To do:
Pictures aside, repeat the whole listing word for word.

Segment Start: Material provided

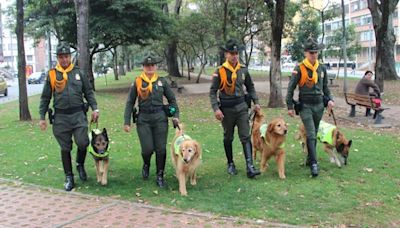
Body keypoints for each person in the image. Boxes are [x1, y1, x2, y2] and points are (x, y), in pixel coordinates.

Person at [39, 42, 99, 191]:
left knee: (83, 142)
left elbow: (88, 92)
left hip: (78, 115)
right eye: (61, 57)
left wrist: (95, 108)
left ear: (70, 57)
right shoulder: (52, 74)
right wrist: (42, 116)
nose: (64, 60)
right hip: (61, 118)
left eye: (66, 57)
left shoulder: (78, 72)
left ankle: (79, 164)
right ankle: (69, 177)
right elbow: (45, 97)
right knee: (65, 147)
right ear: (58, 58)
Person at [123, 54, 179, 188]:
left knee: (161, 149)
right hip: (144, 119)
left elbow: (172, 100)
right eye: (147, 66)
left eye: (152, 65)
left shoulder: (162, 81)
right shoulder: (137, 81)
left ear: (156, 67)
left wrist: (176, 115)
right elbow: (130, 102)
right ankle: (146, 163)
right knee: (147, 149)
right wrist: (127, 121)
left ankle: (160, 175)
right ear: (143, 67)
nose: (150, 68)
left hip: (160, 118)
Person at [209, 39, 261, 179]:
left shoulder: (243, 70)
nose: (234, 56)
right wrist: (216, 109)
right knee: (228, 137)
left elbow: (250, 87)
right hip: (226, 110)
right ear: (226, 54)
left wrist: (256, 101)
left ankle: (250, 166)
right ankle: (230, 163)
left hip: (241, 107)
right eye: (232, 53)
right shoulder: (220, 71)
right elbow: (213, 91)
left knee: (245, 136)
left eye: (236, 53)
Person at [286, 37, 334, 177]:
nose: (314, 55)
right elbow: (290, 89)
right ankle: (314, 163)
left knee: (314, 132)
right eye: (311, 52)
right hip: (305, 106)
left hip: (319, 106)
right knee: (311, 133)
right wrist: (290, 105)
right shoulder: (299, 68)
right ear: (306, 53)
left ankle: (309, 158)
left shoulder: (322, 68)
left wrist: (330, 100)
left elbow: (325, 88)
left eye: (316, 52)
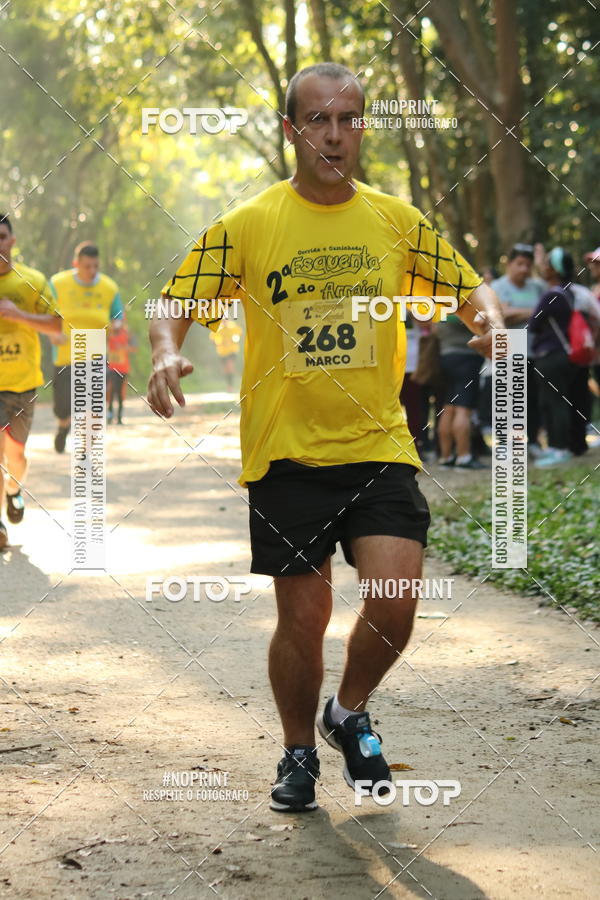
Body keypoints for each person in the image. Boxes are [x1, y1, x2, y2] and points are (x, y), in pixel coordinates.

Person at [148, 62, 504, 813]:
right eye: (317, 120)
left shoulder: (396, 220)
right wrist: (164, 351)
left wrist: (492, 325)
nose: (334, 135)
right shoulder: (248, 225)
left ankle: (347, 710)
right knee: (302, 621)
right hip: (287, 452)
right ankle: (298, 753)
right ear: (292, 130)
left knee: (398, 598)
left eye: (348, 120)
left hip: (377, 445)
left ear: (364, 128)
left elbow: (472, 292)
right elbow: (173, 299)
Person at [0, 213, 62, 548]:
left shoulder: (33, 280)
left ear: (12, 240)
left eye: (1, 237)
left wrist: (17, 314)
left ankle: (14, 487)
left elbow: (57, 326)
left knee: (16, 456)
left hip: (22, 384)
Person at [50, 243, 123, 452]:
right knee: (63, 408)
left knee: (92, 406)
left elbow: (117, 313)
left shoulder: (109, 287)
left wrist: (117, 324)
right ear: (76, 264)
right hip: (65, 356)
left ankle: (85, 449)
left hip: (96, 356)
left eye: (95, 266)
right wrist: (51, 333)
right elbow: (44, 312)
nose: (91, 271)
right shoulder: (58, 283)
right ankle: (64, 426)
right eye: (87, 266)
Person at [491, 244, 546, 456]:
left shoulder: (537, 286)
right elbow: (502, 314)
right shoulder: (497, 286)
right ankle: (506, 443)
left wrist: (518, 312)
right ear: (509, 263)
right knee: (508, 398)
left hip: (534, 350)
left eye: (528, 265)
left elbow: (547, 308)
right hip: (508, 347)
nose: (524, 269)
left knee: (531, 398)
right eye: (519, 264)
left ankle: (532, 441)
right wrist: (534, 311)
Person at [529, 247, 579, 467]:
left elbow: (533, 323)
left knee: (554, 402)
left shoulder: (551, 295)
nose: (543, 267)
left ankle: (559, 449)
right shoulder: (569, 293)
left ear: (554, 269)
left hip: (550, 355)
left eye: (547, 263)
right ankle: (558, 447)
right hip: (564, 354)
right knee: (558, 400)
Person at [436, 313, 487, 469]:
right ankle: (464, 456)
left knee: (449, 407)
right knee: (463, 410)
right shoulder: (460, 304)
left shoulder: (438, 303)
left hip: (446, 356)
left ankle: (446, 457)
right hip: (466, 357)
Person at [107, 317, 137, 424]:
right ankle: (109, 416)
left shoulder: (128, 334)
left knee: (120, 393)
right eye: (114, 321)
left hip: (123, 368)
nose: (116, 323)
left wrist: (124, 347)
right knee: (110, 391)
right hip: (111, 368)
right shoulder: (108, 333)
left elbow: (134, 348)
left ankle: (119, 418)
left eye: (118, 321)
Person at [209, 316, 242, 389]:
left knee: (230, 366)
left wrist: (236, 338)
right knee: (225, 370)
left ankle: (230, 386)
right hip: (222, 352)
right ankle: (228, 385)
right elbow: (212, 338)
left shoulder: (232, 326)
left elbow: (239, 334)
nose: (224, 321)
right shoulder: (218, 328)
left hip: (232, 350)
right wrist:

Segment End: Material provided

Solution for this task:
Body keypoints for each person in the image. Boxes are [x1, y1, x2, y2] and points are (x, y), in pixel coordinates.

Person at [39, 42, 99, 191]:
left knee: (83, 142)
left elbow: (88, 92)
left hip: (78, 115)
right eye: (61, 57)
left wrist: (95, 108)
left ear: (70, 57)
right shoulder: (52, 74)
right wrist: (42, 116)
nose: (64, 60)
right hip: (61, 118)
left eye: (66, 57)
left shoulder: (78, 72)
left ankle: (79, 164)
right ankle: (69, 177)
right elbow: (45, 97)
right knee: (65, 147)
right ear: (58, 58)
Person at [123, 54, 179, 188]:
left knee: (161, 149)
right hip: (144, 119)
left elbow: (172, 100)
right eye: (147, 66)
left eye: (152, 65)
left shoulder: (162, 81)
right shoulder: (137, 81)
left ear: (156, 67)
left wrist: (176, 115)
right elbow: (130, 102)
right ankle: (146, 163)
right knee: (147, 149)
right wrist: (127, 121)
left ankle: (160, 175)
right ear: (143, 67)
nose: (150, 68)
left hip: (160, 118)
Person at [209, 39, 261, 179]:
left shoulder: (243, 70)
nose: (234, 56)
right wrist: (216, 109)
right knee: (228, 137)
left elbow: (250, 87)
right hip: (226, 110)
right ear: (226, 54)
left wrist: (256, 101)
left ankle: (250, 166)
right ankle: (230, 163)
left hip: (241, 107)
right eye: (232, 53)
right shoulder: (220, 71)
right elbow: (213, 91)
left knee: (245, 136)
left eye: (236, 53)
Person at [286, 37, 334, 177]:
nose: (314, 55)
right elbow: (290, 89)
right ankle: (314, 163)
left knee: (314, 132)
right eye: (311, 52)
right hip: (305, 106)
left hip: (319, 106)
right knee: (311, 133)
right wrist: (290, 105)
right shoulder: (299, 68)
right ear: (306, 53)
left ankle: (309, 158)
left shoulder: (322, 68)
left wrist: (330, 100)
left elbow: (325, 88)
left eye: (316, 52)
Body keypoints for each person in the image. Boxes are [x1, y1, x2, y2] and points are (x, y), in pixel coordinates.

Person at [148, 62, 504, 813]:
right eye: (317, 120)
left shoulder: (396, 220)
right wrist: (164, 351)
left wrist: (492, 325)
nose: (334, 135)
right shoulder: (248, 225)
left ankle: (347, 710)
right knee: (302, 621)
right hip: (287, 452)
right ankle: (298, 753)
right ear: (292, 130)
left knee: (398, 598)
left eye: (348, 120)
left hip: (377, 445)
left ear: (364, 128)
left elbow: (472, 292)
right elbow: (173, 299)
Person at [0, 213, 62, 548]:
left shoulder: (33, 280)
left ear: (12, 240)
left eye: (1, 237)
left wrist: (17, 314)
left ankle: (14, 487)
left elbow: (57, 326)
left knee: (16, 456)
left hip: (22, 384)
Person at [50, 243, 123, 452]:
right knee: (63, 408)
left knee: (92, 406)
left elbow: (117, 313)
left shoulder: (109, 287)
left wrist: (117, 324)
right ear: (76, 264)
right hip: (65, 356)
left ankle: (85, 449)
left hip: (96, 356)
left eye: (95, 266)
right wrist: (51, 333)
right elbow: (44, 312)
nose: (91, 271)
right shoulder: (58, 283)
right ankle: (64, 426)
right eye: (87, 266)
Person at [491, 244, 546, 456]:
left shoulder: (537, 286)
right elbow: (502, 314)
right shoulder: (497, 286)
right ankle: (506, 443)
left wrist: (518, 312)
right ear: (509, 263)
right knee: (508, 398)
left hip: (534, 350)
left eye: (528, 265)
left elbow: (547, 308)
right hip: (508, 347)
nose: (524, 269)
left knee: (531, 398)
right eye: (519, 264)
left ankle: (532, 441)
right wrist: (534, 311)
Person at [529, 247, 579, 467]:
left elbow: (533, 323)
left knee: (554, 402)
left shoulder: (551, 295)
nose: (543, 267)
left ankle: (559, 449)
right shoulder: (569, 293)
left ear: (554, 269)
left hip: (550, 355)
left eye: (547, 263)
right ankle: (558, 447)
right hip: (564, 354)
right knee: (558, 400)
Person at [436, 313, 487, 469]:
right ankle: (464, 456)
left knee: (449, 407)
right knee: (463, 410)
right shoulder: (460, 304)
left shoulder: (438, 303)
left hip: (446, 356)
left ankle: (446, 457)
right hip: (466, 357)
Person at [107, 317, 137, 424]:
right ankle: (109, 416)
left shoulder: (128, 334)
left knee: (120, 393)
right eye: (114, 321)
left hip: (123, 368)
nose: (116, 323)
left wrist: (124, 347)
right knee: (110, 391)
right hip: (111, 368)
right shoulder: (108, 333)
left elbow: (134, 348)
left ankle: (119, 418)
left eye: (118, 321)
Person at [209, 316, 242, 389]:
left knee: (230, 366)
left wrist: (236, 338)
right knee: (225, 370)
left ankle: (230, 386)
right hip: (222, 352)
right ankle: (228, 385)
right elbow: (212, 338)
left shoulder: (232, 326)
left elbow: (239, 334)
nose: (224, 321)
right shoulder: (218, 328)
left hip: (232, 350)
right wrist:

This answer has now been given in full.